Recommendation, why, assumptions, ask — in twenty seconds. The detail waits in your back pocket. That’s a forecast that gets a decision, not a “leave it with me.”

The takeaway

Lead with the call, back it with the number.

Open on the decision, surface key assumptions, give an honest range, own a clear recommendation, and bring the scenarios. A forecast presented as a confident, well-caveated recommendation gets acted on — a bare number gets filed.

Now test yourself ↓

1 / 8

Slides done? Here’s the same idea in a bit more depth — the part worth keeping.

In depth: a forecast is a recommendation with a number attached

Nobody wants a number for its own sake — they want to know what to do about it. So don’t present the forecast, present the decision: open with the implication and the call you’re asking for, then show the forecast as the reason. The number is evidence, not the headline, and a planner who leads with the recommendation is far more useful than one who hands over data and asks the room to interpret it.

Assumptions and confidence, up front and honest

Every forecast stands on assumptions — growth, AHT, shrinkage, a marketing plan — so surface the two or three that matter most before anyone asks; it pre-empts the “but did you account for…” that derails a room and it shows your working honestly. Then state confidence as a range, not a point: a single number implies false precision, whereas “most likely 12 short, but 8–16 depending on the campaign” tells people how much to trust it and where the risk sits. Confidence stated well builds trust; false certainty destroys it the day it’s wrong.
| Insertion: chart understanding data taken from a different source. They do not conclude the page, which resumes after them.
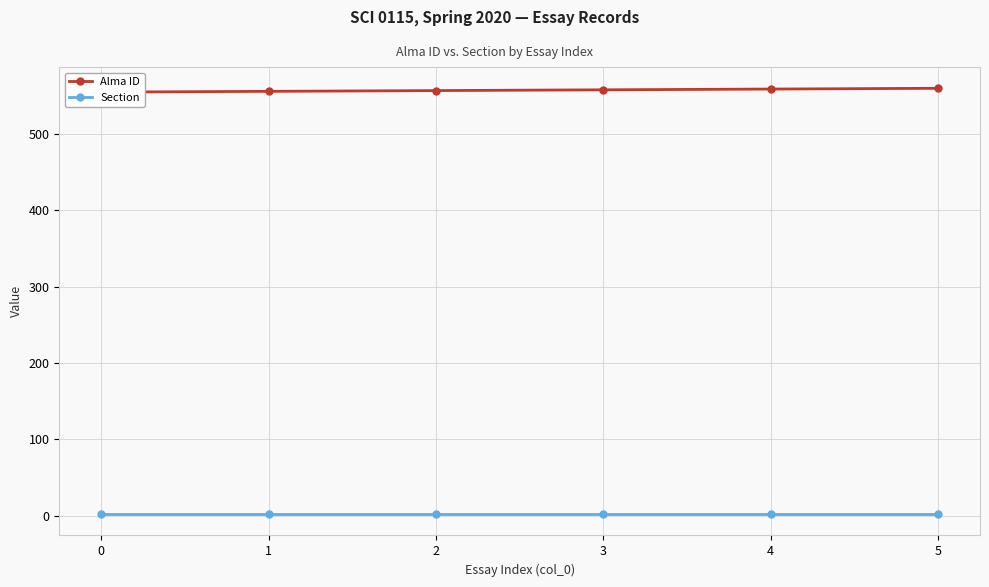

How many data points does each series have?

6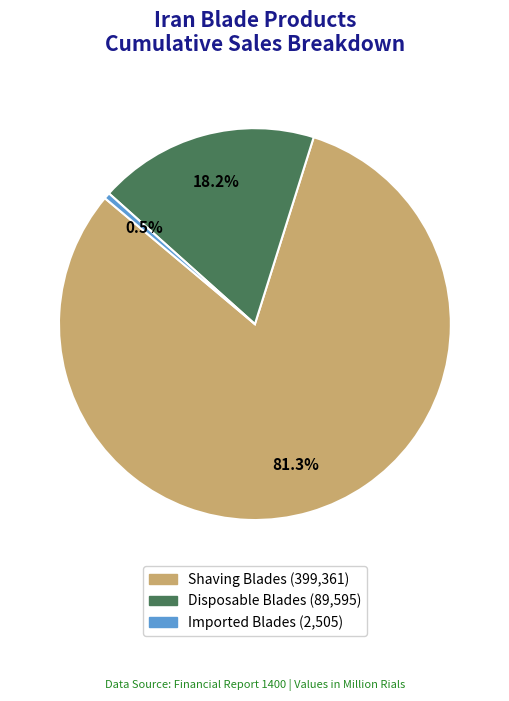

Does any single category account for the majority?

Yes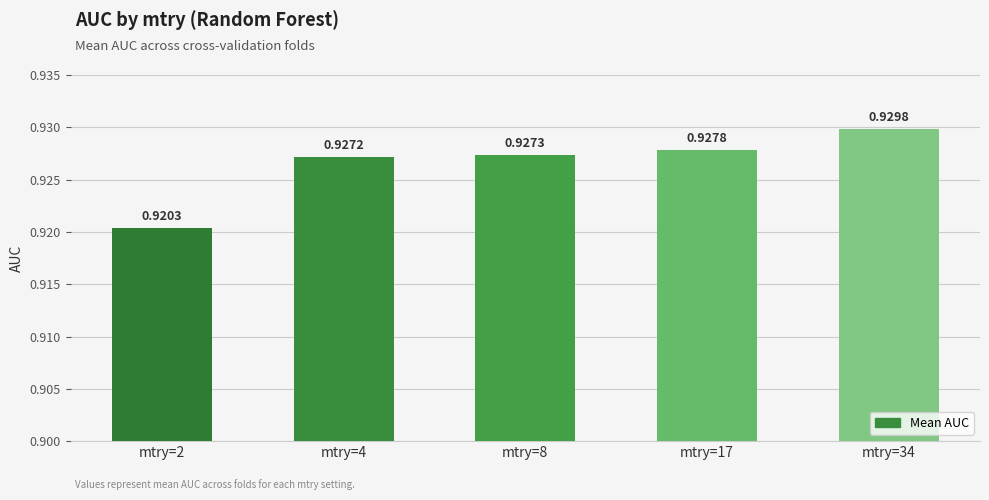

What is the sum of all values?

4.6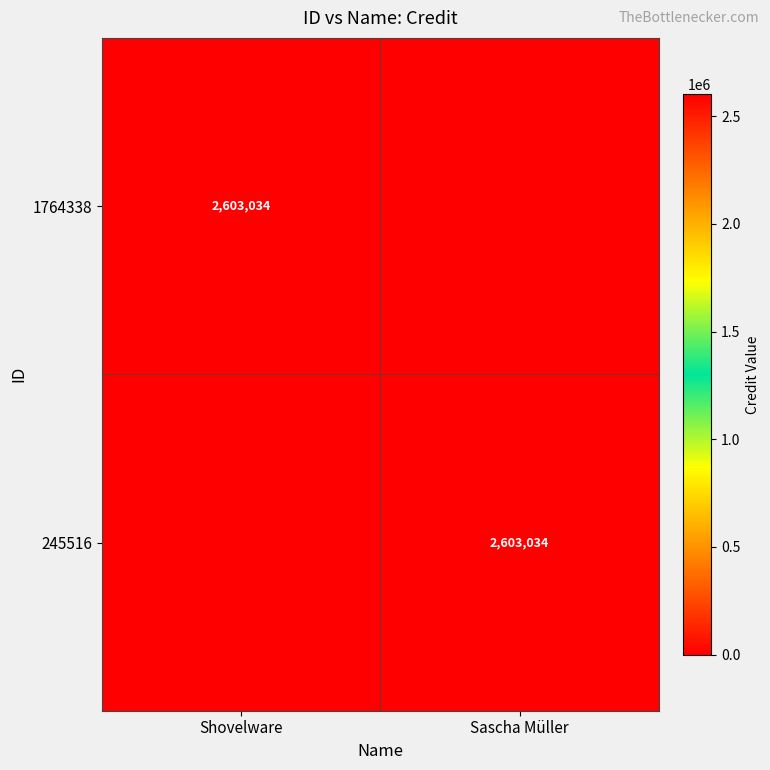

Which has a higher value, Sascha Müller or Shovelware?

Shovelware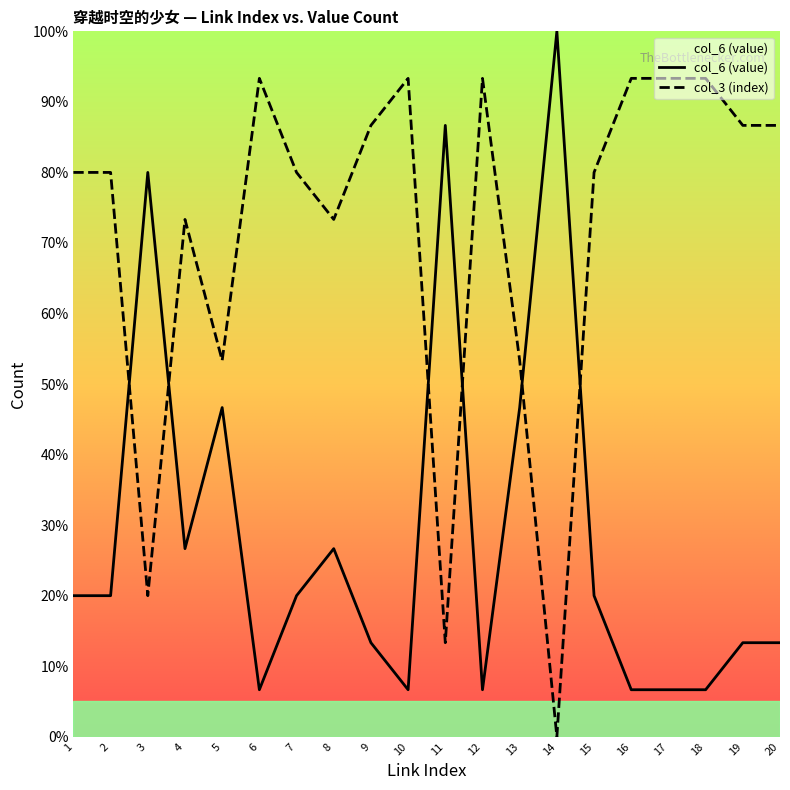

What is the approximate value of col_6 (value) at 17?

6.7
Own the call and pre-empt the challenge

“Here’s the data, you decide” abdicates the expert’s job — you’ve done the analysis, so offer a clear recommendation and the reasoning, and let decision-makers disagree with a position rather than stare at a neutral pipe. Bring the scenarios with you, too: you know “what if volume’s higher” and “what if we don’t hire” are coming, so answering the challenge before it’s voiced signals control and saves the meeting from spiralling. A reliable structure ties it together — recommendation, why, assumptions and confidence, then the ask — with the detail kept in your back pocket for whoever wants it.

The principle to remember: lead with the call, back it with the number. Open on the decision, surface key assumptions, give an honest range, own a clear recommendation, and bring the scenarios — a confident, well-caveated recommendation gets acted on; a bare number gets filed.

Quick quiz

Five questions. Pick an answer to each, then check your score.

1. What should you open with when presenting a forecast?

Present the decision, not the number — the forecast is evidence, not the headline.

2. Why state key assumptions up front?

Surface the two or three that matter before someone asks — it keeps the room on track.

3. How should you express confidence?

A range is more honest and useful; false certainty destroys trust the day it’s wrong.

4. Should a planner offer a recommendation or stay neutral?

‘Here’s the data, you decide’ abdicates the expert’s job — a planner with a view is more useful.

5. How do you handle the inevitable ‘what if’ questions?

Pre-empt the predictable challenges so the meeting doesn’t spiral into live hypotheticals.